ВЫБРАННЫЙ ФРАГМЕНТ:

Если крайние части пьесы — а она, как и все пьесы «Времен года», трехчастна — изображают торжественный, радостный, шумный выезд на охоту с призывными звуками охотничьих рогов, то в средней части картина меняется: это уже сама охота с выслеживанием и погоней за дичью. «Камера» с общего плана переходит на детали, можно разглядеть предмет охоты: аккордовая фактура, яркая звучность широких пространств сменяется короткими одноголосными фразами с легкой гармонической поддержкой. Характер музыки (как и поведение воображаемых охотников, а может быть, и их жертвы) более затаенный — все начеку… Но средняя часть не целиком такая: во второй ее половине картина постепенно оживляется, в новой (по сравнению с первой частью пьесы) тональности — ми-бемоль минор — фанфары (тот самый «золотой ход валторн» в минорной окраске) звучат теперь как бы издалека, более приглушенно, несмотря на то что в нотах указано forte (громко). Но начиная с этого момента музыка неуклонно ведет к кульминации. Здесь в ход пущены все звуковые — динамические — ресурсы фортепиано: четырехзвучные аккорды в обеих руках, никаких других подголосков, которые отвлекали бы от этой победоносной ритмической фигуры. И реприза настает на гребне этой динамической волны.

ЗАПРОС:
Ответьте по фрагменту о пьесе:
1. Из скольких частей состоит пьеса?
2. В какой тональности звучат фанфары во второй половине средней части?
3. Какие аккорды звучат в обеих руках на пути к кульминации?

СОХРАНЁННЫЕ ЗАПИСИ:
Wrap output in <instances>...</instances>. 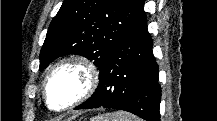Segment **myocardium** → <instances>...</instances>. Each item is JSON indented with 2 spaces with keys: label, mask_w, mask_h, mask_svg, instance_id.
Returning <instances> with one entry per match:
<instances>
[{
  "label": "myocardium",
  "mask_w": 217,
  "mask_h": 121,
  "mask_svg": "<svg viewBox=\"0 0 217 121\" xmlns=\"http://www.w3.org/2000/svg\"><path fill=\"white\" fill-rule=\"evenodd\" d=\"M67 67H75L83 70L87 78L86 86L83 89V91L72 102H70L69 104L61 108H54L50 104L49 84L53 76L59 70ZM99 82H100L99 71L97 66L92 60L79 55L70 56L57 62L46 75L43 83V98L50 110L54 112H64L87 100L96 91Z\"/></svg>",
  "instance_id": "obj_1"
}]
</instances>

РЕЗУЛЬТАТ ВЫПОЛНЕНИЯ:
1. Из трех частей.
2. В ми-бемоль миноре.
3. Четырехзвучные аккорды.